If you invest in an individual, does the system around them hold it? If you send someone to a coaching programme and they come back sharper and clearer, does the team and organisation around them support that growth? Or does the system pull them back within weeks?
Most leaders believe they can answer these. The managers at VMware thought so too, until we asked them to write it down. If your answers aren't clear, the problem isn't your people. It's alignment.

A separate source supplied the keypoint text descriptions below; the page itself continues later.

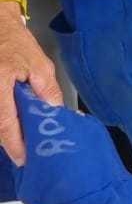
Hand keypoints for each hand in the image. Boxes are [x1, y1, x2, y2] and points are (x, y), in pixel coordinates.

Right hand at [0, 9, 62, 165]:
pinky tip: (16, 127)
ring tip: (26, 143)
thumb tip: (55, 115)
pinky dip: (4, 124)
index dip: (15, 144)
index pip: (5, 123)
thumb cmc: (17, 44)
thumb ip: (47, 92)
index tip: (25, 159)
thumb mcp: (40, 66)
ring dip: (8, 134)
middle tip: (29, 155)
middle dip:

And alignment isn't something you fix once. It degrades every time the company changes, every time a team reshuffles, every time a new leader joins or an acquisition lands. It needs ongoing attention, not because it's fragile, but because organisations are always moving.
The position I'm staking
Most companies try to fix execution by working harder, hiring more, or restructuring. They treat symptoms because the root cause is structural and hard to see.
The companies that get this right fix the thing underneath all of those: the connection between what the organisation says it's doing, what teams are actually working on, and what individuals understand about their role in it.
That's not a programme. It's not a one-off intervention. It's a way of seeing the organisation that shows you where the problem actually sits.
Most leaders have never been taught to look for it. They've been taught strategy. They've been taught people management. They've been taught how to run meetings and set OKRs and build roadmaps. But nobody taught them to look at the connections between layers, the places where strategy disconnects from execution, where team priorities pull away from company direction, where individual effort loses touch with anything that matters.
Every restructure, every offsite, every coaching programme that doesn't address alignment is money spent treating a symptom. The companies that learn to see this will fix what's underneath. The ones that don't will keep paying for the same problems with different names.